> [ENTRIES SHOWN]
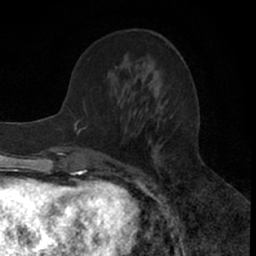
Breast MRI (dynamic contrast-enhanced), one axial slice. Slice 22 of 66 in the series (ordered by position). Cropped to one breast. Dynamic contrast-enhanced series, time point 2 of 7 at this slice position (early post-contrast). 1.5 T. TE 3 ms, TR 6.3 ms. 2.4 mm slice thickness. 256 × 256 image matrix. Female patient.
Outlined on this slice (semi-automatically segmented with operator editing):
- enhancing-tissue mask used for the functional tumour volume (all voxels passing the contrast-enhancement thresholds inside the analysis volume; usually the tumour): bounding box [x1, y1, x2, y2] px = [76, 107, 173, 195]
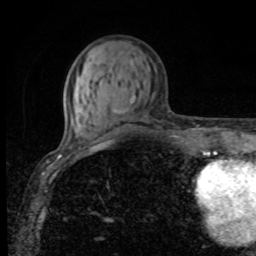
Breast MRI, one axial slice; cropped to one breast; dynamic contrast-enhanced series, time point 2 of 8 at this slice position (early post-contrast); 1.5 T; TE 4.2 ms, TR 7 ms; 2 mm slice thickness; 256 × 256 image matrix, field of view 155 × 155 mm. Female patient.
Annotated regions visible in this slice (semi-automatic segmentation, software-assisted and operator-edited):
- enhancing-tissue mask used for the functional tumour volume (all voxels passing the contrast-enhancement thresholds inside the analysis volume; usually the tumour): bounding box (x1, y1, x2, y2) in pixels: (113, 98, 132, 114)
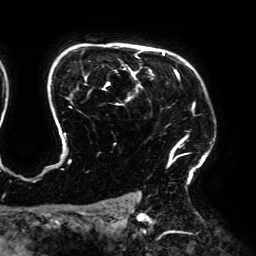
Breast MRI (dynamic contrast-enhanced), one axial slice. Slice 141 of 192 in the series (ordered by position). Cropped to one breast. Dynamic contrast-enhanced series, time point 2 of 6 at this slice position (early post-contrast). 3 T. TE 4.2 ms, TR 7.8 ms. 1.2 mm slice thickness. 256 × 256 image matrix, field of view 240 × 240 mm. Female patient.
Outlined on this slice (semi-automatic segmentation, software-assisted and operator-edited):
- enhancing-tissue mask used for the functional tumour volume (all voxels passing the contrast-enhancement thresholds inside the analysis volume; usually the tumour): bounding box <62,50,211,170> (left, top, right, bottom; pixels)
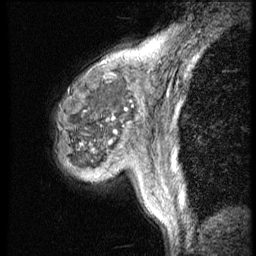
Breast MRI (dynamic contrast-enhanced), one sagittal slice. Position 13 of 56 along the scan axis. 4 images stored at this slice position (order not interpretable as contrast timing). 1.5 T. TE 4.2 ms, TR 9 ms. 2.5 mm slice thickness. 256 × 256 image matrix, field of view 180 × 180 mm. Female patient, age 50 years. From the clinical record (not read from this slice): setting: breast cancer imaged before/during neoadjuvant chemotherapy; receptor status: triple-negative.
Structures marked on this image (semi-automatic segmentation, software-assisted and operator-edited):
- analysis volume of interest (the breast-tissue region the enhancement analysis was run in; not a lesion): bounding box (x1, y1, x2, y2) in pixels: (53, 46, 148, 188)
- tumour enhancement mask (voxels above the 140 % enhancement threshold inside the analysis volume of interest): (114, 50, 138, 134)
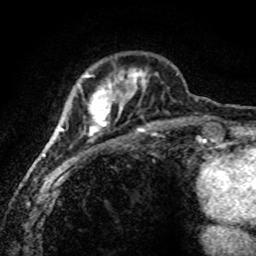
Breast MRI (dynamic contrast-enhanced), one axial slice; slice 21 of 80 in the series (ordered by position); cropped to one breast; dynamic contrast-enhanced series, time point 2 of 8 at this slice position (early post-contrast); 1.5 T; TE 4.2 ms, TR 7.1 ms; 2 mm slice thickness; 256 × 256 image matrix, field of view 145 × 145 mm. Female patient.
Annotated regions visible in this slice (semi-automatic segmentation, software-assisted and operator-edited):
- enhancing-tissue mask used for the functional tumour volume (all voxels passing the contrast-enhancement thresholds inside the analysis volume; usually the tumour): bounding box <44,70,146,171> (left, top, right, bottom; pixels)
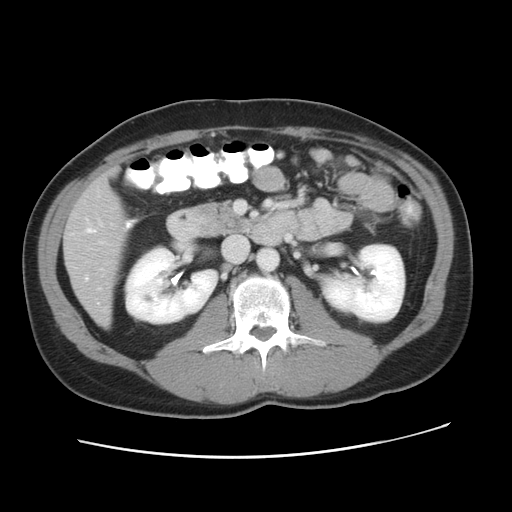
Contrast-enhanced abdominal CT, one axial slice; 120 kVp; soft-tissue window (W 400 / L 40 HU); 512 × 512 image matrix, field of view 363 × 363 mm. From the clinical record (not read from this slice): patient: male, age 41 years at operation; diagnosis: colorectal cancer liver metastases, imaged before liver resection; multiple liver metastases: yes; largest metastasis: 0.7 cm; disease in both lobes: yes.
Structures marked on this image (expert manual segmentation):
- hepatic veins: bounding box <85,227,95,280> (left, top, right, bottom; pixels)
- liver: <66,174,126,326>
- portal vein (with intrahepatic branches): <100,241,103,243>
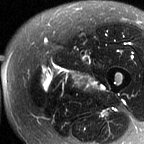
MRI of an extremity soft-tissue mass, one axial slice; position 15 of 60 along the scan axis; T2-weighted fat-saturated; MR volume resampled by the dataset authors to the PET/CT grid (not the native acquisition matrix); 3.27 mm slice thickness; 144 × 144 image matrix, field of view 141 × 141 mm. Female patient. From the clinical record (not read from this slice): histological type: pleiomorphic leiomyosarcoma; grade: intermediate; site of the primary tumour: left thigh.
Structures marked on this image (expert contour drawn on MRI and transferred to this co-registered scan by the dataset authors):
- gross tumour volume including surrounding oedema: box from (x=41, y=67) to (x=103, y=91) px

> [ACTIVITY] A word-for-word reproduction is needed of the lines above from the line containing "<62,50,211,170> (left, top, right, bottom; pixels)" through the line containing "Structures marked on this image (semi-automatic", with both ends kept and no pictures.

> [PROBLEM SOLUTION]
- enhancing-tissue mask used for the functional tumour volume (all voxels passing the contrast-enhancement thresholds inside the analysis volume; usually the tumour): bounding box <62,50,211,170> (left, top, right, bottom; pixels)
Breast MRI (dynamic contrast-enhanced), one sagittal slice. Position 13 of 56 along the scan axis. 4 images stored at this slice position (order not interpretable as contrast timing). 1.5 T. TE 4.2 ms, TR 9 ms. 2.5 mm slice thickness. 256 × 256 image matrix, field of view 180 × 180 mm. Female patient, age 50 years. From the clinical record (not read from this slice): setting: breast cancer imaged before/during neoadjuvant chemotherapy; receptor status: triple-negative.
Structures marked on this image (semi-automatic segmentation, software-assisted and operator-edited):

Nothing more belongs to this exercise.